Auf Spekulationen lässt sich Alexa Hennig von Lange gar nicht erst ein. Auch wenn sie im Nachwort ausdrücklich betont, "keinen historischen Roman" verfasst zu haben, darf man sich auch mit nur geringer Kenntnis der historischen Fakten vor der offensichtlichen, aber erfreulicherweise nie aufdringlich übermittelten Recherchearbeit, die die Autorin in den mit knapp zweihundert Seiten recht schmalen Band gesteckt haben wird, ehrfürchtig verbeugen. Freilich mag man die Erwähnung der beständig lodernden Scheiterhaufen der besonders durch (englische) Propaganda berüchtigten Spanischen Inquisition für übertrieben halten. Aber da dies alles nur in Erinnerungen von Johanna auftritt und die Institution unter der Herrschaft ihrer Eltern, der sogenannten katholischen Königin Isabella und Ferdinands des Katholischen, auf der Iberischen Halbinsel eingerichtet wurde, nimmt man das schlicht als Bezug auf Johannas leicht zerrüttete Konstitution.
Eingerahmt von zwei Briefen Johannas an ihre Kinder, konzentriert sich die Handlung auf die Zeit von 1503 bis 1506, eine Spanne von knapp vor dem Tod ihrer Mutter bis kurz nach dem überraschenden Dahinscheiden ihres Gemahls Philipp des Schönen mit nur 28 Jahren am "Fieber" - auch hierüber weiß man nichts wirklich Genaues.
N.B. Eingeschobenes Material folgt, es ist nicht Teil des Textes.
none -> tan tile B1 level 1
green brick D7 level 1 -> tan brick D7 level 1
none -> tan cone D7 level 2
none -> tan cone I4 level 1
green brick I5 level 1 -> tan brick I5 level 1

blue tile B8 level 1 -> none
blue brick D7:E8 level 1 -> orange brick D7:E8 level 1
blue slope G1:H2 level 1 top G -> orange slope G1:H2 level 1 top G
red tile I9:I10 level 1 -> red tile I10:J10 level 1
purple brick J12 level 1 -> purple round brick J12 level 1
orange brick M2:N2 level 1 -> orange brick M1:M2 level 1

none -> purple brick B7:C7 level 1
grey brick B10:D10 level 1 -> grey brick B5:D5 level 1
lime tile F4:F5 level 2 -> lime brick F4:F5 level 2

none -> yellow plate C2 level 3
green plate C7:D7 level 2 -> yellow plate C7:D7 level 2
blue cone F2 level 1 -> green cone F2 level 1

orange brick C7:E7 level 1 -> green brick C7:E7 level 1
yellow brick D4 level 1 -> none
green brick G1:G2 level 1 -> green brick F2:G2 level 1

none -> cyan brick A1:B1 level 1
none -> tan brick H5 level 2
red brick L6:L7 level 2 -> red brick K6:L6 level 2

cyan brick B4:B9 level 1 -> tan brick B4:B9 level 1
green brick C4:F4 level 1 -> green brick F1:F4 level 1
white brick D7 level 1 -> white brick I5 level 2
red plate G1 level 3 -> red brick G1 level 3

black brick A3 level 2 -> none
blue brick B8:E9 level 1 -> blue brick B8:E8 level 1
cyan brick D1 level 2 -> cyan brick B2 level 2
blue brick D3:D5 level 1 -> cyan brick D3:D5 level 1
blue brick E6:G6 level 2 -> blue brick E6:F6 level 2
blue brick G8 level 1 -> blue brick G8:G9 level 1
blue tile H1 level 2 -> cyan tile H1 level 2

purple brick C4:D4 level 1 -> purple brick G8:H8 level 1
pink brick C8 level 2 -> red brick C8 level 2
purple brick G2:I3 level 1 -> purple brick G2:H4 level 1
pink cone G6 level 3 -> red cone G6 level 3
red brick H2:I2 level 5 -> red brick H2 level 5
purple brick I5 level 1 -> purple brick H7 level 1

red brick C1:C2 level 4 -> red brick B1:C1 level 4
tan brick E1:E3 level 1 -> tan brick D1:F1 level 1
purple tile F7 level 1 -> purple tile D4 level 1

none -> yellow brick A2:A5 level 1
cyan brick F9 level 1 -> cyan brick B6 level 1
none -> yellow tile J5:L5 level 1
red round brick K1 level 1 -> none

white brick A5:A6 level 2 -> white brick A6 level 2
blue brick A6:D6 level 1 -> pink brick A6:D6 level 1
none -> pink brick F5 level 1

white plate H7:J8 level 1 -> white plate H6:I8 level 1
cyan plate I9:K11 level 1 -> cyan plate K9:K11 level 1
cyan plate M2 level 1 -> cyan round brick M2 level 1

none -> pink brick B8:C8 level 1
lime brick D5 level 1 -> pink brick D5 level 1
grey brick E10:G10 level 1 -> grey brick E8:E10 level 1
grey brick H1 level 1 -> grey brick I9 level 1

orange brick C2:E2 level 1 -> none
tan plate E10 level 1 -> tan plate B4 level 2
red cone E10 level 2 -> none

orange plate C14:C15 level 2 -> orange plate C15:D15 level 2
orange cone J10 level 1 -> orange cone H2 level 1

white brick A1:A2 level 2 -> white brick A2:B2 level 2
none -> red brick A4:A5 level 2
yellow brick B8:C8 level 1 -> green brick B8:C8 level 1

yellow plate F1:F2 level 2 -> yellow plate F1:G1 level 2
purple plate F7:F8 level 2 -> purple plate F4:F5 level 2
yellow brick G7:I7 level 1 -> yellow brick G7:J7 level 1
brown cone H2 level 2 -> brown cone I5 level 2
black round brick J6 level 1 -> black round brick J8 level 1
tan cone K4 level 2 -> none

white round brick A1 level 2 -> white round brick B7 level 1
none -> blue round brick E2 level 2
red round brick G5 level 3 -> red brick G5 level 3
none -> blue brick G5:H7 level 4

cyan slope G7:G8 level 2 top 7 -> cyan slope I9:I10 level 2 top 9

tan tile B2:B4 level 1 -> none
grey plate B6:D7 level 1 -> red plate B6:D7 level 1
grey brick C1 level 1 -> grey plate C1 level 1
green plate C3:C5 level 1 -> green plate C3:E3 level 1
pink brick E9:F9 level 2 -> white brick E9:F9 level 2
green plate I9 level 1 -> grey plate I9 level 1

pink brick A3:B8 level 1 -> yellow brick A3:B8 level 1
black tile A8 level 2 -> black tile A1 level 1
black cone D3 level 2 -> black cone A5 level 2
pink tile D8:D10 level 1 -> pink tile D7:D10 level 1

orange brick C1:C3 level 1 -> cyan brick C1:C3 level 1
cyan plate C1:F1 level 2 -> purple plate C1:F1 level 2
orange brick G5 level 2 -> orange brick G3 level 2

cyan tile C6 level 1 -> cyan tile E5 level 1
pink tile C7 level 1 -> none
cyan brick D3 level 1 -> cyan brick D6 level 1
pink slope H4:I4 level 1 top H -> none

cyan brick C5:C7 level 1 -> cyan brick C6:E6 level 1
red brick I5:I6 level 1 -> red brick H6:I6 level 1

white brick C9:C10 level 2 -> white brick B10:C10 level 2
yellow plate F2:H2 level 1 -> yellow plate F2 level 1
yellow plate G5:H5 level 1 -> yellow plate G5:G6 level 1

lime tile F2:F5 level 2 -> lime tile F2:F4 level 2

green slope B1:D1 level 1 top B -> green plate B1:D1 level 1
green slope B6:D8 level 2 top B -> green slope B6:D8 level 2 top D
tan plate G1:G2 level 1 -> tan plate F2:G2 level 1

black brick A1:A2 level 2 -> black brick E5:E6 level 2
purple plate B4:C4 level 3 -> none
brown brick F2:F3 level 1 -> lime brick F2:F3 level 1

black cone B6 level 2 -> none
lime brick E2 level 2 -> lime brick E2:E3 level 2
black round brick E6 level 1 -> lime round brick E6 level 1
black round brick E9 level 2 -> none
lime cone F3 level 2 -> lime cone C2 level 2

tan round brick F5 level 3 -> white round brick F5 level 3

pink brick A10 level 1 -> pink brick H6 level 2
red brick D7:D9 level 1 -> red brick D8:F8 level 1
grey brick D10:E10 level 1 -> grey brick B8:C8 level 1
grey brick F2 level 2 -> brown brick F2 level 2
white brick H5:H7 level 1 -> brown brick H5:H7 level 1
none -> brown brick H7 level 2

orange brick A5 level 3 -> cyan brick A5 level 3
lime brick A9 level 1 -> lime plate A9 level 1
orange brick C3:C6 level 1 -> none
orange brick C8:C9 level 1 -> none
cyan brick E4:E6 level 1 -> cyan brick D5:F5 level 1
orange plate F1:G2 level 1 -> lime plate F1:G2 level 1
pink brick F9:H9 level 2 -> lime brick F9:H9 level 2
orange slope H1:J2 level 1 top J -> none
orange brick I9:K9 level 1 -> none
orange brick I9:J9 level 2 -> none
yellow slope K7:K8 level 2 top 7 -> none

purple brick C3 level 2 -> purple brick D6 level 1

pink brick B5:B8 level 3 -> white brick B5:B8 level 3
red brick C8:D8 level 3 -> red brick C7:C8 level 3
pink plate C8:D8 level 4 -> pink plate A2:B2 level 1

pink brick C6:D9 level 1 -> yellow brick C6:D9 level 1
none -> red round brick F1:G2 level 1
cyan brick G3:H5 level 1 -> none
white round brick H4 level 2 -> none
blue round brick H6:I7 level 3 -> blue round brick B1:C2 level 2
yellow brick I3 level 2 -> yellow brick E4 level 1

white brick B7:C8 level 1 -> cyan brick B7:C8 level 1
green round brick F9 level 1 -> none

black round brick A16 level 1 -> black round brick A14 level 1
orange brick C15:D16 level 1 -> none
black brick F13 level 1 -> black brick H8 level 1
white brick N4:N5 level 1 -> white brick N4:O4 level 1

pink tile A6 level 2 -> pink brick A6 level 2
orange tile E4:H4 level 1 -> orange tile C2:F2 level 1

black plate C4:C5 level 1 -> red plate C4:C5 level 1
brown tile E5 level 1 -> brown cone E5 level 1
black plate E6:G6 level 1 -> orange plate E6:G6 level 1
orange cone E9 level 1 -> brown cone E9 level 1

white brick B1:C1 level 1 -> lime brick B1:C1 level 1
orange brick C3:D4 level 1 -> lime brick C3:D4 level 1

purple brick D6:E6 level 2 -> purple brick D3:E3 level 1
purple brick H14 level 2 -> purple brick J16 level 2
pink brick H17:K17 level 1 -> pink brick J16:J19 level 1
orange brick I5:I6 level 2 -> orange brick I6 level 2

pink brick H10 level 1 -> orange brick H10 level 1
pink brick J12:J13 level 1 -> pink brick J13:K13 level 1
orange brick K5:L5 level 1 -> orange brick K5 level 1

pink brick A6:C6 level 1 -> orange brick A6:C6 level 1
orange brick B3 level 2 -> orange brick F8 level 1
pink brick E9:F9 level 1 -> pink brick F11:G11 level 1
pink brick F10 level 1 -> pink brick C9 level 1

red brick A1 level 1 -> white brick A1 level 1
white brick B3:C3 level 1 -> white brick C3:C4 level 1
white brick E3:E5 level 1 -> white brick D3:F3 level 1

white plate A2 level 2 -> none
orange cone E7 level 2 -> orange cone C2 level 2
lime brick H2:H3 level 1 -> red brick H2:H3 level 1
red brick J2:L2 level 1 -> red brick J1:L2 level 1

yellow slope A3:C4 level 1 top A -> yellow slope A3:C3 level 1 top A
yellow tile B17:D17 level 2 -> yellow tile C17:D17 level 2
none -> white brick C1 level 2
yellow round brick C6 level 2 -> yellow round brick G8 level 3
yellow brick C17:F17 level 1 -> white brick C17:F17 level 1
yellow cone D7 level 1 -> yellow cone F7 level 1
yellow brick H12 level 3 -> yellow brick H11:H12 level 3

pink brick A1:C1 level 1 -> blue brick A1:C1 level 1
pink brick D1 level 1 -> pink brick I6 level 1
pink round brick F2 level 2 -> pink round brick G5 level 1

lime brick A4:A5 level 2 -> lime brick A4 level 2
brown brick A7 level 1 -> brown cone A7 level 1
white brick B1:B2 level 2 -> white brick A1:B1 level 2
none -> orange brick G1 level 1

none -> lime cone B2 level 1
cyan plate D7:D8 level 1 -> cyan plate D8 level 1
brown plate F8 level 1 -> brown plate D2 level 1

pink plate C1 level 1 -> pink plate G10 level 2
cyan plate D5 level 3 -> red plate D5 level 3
Wie Philipp zu seinem Beinamen kam, übrigens ebenso wenig. Ein böser Scherz? Betrachtet man erhaltene Porträtgemälde, käme man eher auf andere Bezeichnungen.
Alexa Hennig von Lange zeichnet ein genaues, teils berührendes, teils verstörendes Bild von der jungen Fürstin. Hin- und hergerissen zwischen Liebe und Abneigung sowohl zum Gatten als auch zur Mutter und zu ihren sechs kleinen Kindern (zukünftigen über ganz Europa und Westindien, also die beiden amerikanischen Kontinente, verteilten Herrscherinnen und Herrschern), erlebt man die Erschütterungen von Johannas Seelenleben in dieser Zeit sehr einprägsam mit. Wie sie ihren anfänglich heftig geliebten Philipp als feigen, intriganten, untreuen und in Wahrheit wohl dennoch bemitleidenswerten Menschen erkennt, wie sie ihre Mutter und deren - für die nie wirklich ganz fromme Johanna zumindest - beinahe krankhafte Religiosität erst verabscheut und dann nach deren Tod zu verstehen beginnt, das alles schildert uns die Autorin in ruhiger und trotzdem mitreißender Sprache. Und die Königin ist, jedenfalls in dieser Geschichte, viel stärker - und frecher - als ihr Philipp.
Dass Johanna am beginnenden sechzehnten Jahrhundert geäußert haben soll: "Denn ich fordere ja nicht nur eine Stadt, ein Land, eine Kolonie oder eine Insel, sondern eine komplette Neuordnung des altbekannten Verhältnisses zwischen Mann und Frau. Ich fordere die halbe Welt", ist kaum vorstellbar. Aber in diesem Roman lesen wir solch moderne Gedanken gerne. Sind sie doch ein gewisser Trost, da wir darüber den eher traurigen wirklichen Ausgang von Johannas Geschichte für einige Zeit vergessen können.
MARTIN LHOTZKY
Alexa Hennig von Lange: "Die Wahnsinnige". Roman.
DuMont Buchverlag, Köln 2020. 208 S., geb., 20,- [Euro].